Tout d’abord, il est évident que lesdits rois n’avaient en réalité aucun pouvoir de guérison. Par contre que des gens y aient cru, je ne le nie point. Ce « pouvoir » a commencé à un moment, et aujourd’hui où nous avons encore des rois/reines en Angleterre, il n’existe plus. Aujourd’hui encore, nous avons des pasteurs, des exorcistes, des devins, des sorciers dont certains pensent qu’ils ont des pouvoirs sans qu’ils en aient. Dans la suite, nous considèrerons donc que ces pouvoirs étaient tout sauf réels. Ceux qui croient à ce type de pouvoirs et qui s’intéressent néanmoins à la gouvernance du Cameroun peuvent quand même continuer à lire…

Si ces pouvoirs n’étaient pas réels, et que des rois, pendant des siècles ont fait comme si ils avaient des pouvoirs, il n’y a que deux explications possibles.

  • Soit ce sont des charlatans : Ils disent et font des choses qu’ils savent fausses.  On en retrouve encore aujourd’hui : certains pasteurs, guérisseurs, et même politiques. Ceuxlà qui lors des campagnes électorales promettent monts et merveille. Ou encore ceux qui essaient de faire passer des vessies pour des lanternes, par exemple en pointant du doigt les « forces tapies dans l’ombre » qui seraient la cause de tous les maux du pays.
  • soit ils y croient (entourage), et pensent que la volonté (le discours) suffit à agir. Le Roi dit « tu es guéri », et il s’imagine réellement que les gens sont guéris. Bien sûr, dans une telle configuration, « l’entourage » joue un rôle prépondérant : Si le Roi croit qu’il a des pouvoirs, il faut tout faire pour lui présenter la « bonne » réalité. Et si on veut faire croire au peuple que le Roi a des pouvoirs, il faut s’en donner les moyens.

 

Bien évidemment, la seconde engeance est la « moins pire ». Mais les rois franco-britanniques du moyen âge ont-ils disparu ? Pas sûr. Prenons un cas d’école : Un pays d’Afrique Centrale. Appelons son président Paul B. Observons ce qui s’y passe. Dès que quelque chose se passe, c’est sous « haute instruction du Chef de l’Etat ». Il décrète, et ça se fait. Tiens tiens, comme nos rois Thaumaturges. Or nous savons que la magie n’existe pas. Dans quel cas de figure se trouve-t-on alors ? Le cynisme ou la crédulité ? Le Président a dit de faire, donc ça va se faire. D’ailleurs, si on demande au Président « comment faire pour faire rentrer une girafe dans un frigidaire en trois étapes ? » Il répondra « c’est très simple : 1. Vous ouvrez la porte du frigidaire 2. Vous mettez la girafe dans le frigidaire 3. Vous fermez la porte ».

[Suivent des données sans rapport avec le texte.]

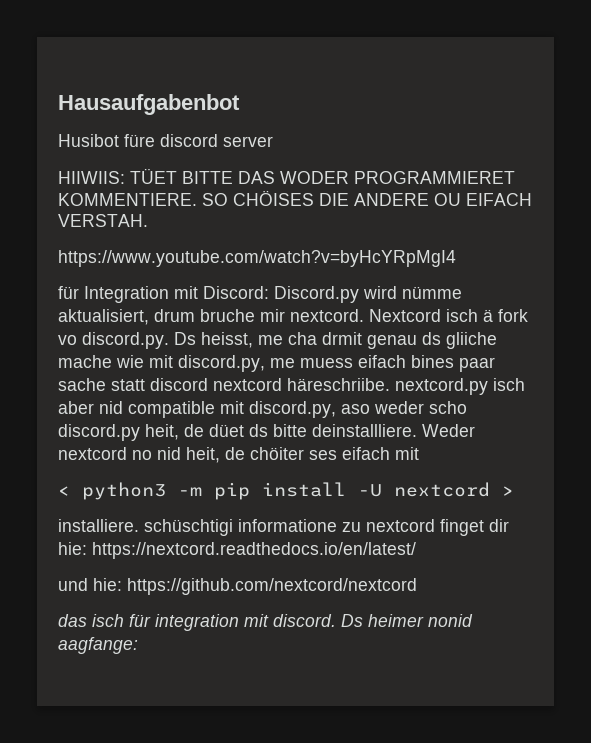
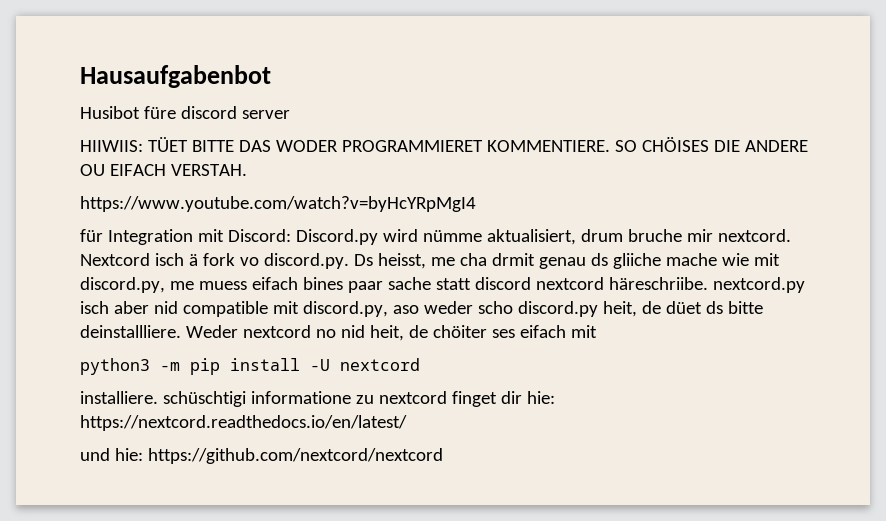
[58,486,70,496] < -> (597, 331) none
[502,486,514,496] > -> (420, 364) none
[58,614,473,631] [58,637,138,654] // das isch für integration mit discord. Ds heimer nonid aagfange: -> (443, 456) none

Tenez, prenons un exemple réel : le sujet des performances de l’administration : oui luttons contre l’inertie, la corruption, le népotisme, etc. Qu’en dit Paul B ? Analysons quelques sorties lors de messages de fin d’année à la nation

  • En 2012, il dit Stop à « l’inertie, l’incompétence, voire la malveillance de certains qui freinent notre redressement ». Les « atteintes à la fortune publique ne resteront pas impunies » 
  • En 2013, il dit qu’il « faudra (sans doute) impérativement s’attaquer aux causes de nos insuffisances en supprimant les points de blocage, les zones de dispersion et les doublons ». Il faudra aussi « améliorer l’indispensable coordination entre les divers services chargés » d’appliquer les politiques publiques parce qu’elle « n’est pas systématique » .
  • En 2014, il dit qu’il n’y a pas de raison à être lent, et dit qu’il a déjà eu à expliquer à plusieurs reprises les raisons. Les réformes nécessaires seront entreprises. 
  • En 2015, il qu’il entend veiller personnellement à ce que son administration ne cesse d’être une force de progrès. Afin qu’elle ne soit plus pointée du doigt par les usagers et les partenaires au développement
  • En 2016, il dit qu’il va s’employer fermement à lever les obstacles qui bloquent un environnement sain, à savoir les diverses manœuvres de résistance et d’inertie

 

Nous sommes forcés de conclure que pendant 5 ans, il dit que les choses vont se faire. Sans dire comment. Sans dire comment il va au moins contrôler qu’elles se font. Et il constate lui-même qu’elles ne sont toujours pas faites. Mais elles vont se faire. Parce qu’il l’a dit. Monsieur le Président, certes il faut mettre la girafe dans le frigo, mais comment la met-on dans le frigo ? Et surtout pourquoi n’est-elle toujours pas dans le frigo ? Ne pas se poser ces questions et penser que la girafe entrera dans le frigo relève du domaine de la magie. C’est ce que les Rois thaumaturges faisaient…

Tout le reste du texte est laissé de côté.